TRY IT
Copy each line below that has "مدينة".

INPUT MATERIAL
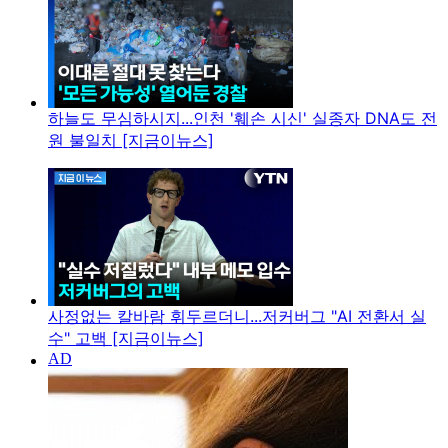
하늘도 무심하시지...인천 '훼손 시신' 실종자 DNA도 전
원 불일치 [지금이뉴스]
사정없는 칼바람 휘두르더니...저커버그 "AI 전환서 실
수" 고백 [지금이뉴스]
==
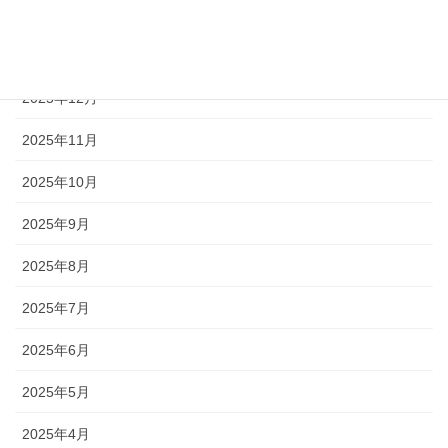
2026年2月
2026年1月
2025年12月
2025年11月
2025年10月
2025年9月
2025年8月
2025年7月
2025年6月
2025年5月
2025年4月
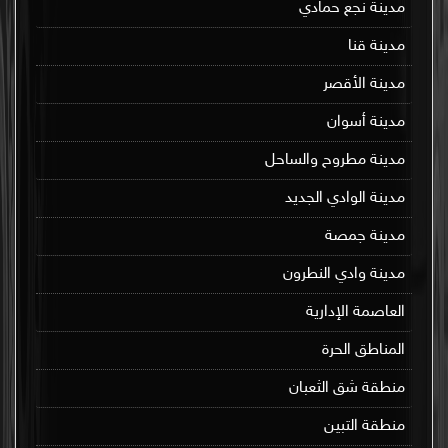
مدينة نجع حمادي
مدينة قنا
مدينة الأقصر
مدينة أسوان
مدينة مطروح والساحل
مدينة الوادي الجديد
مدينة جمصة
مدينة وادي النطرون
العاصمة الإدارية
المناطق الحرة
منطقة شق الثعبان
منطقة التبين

OUTPUT
مدينة نجع حمادي
مدينة قنا
مدينة الأقصر
مدينة أسوان
مدينة مطروح والساحل
مدينة الوادي الجديد
مدينة جمصة
مدينة وادي النطرون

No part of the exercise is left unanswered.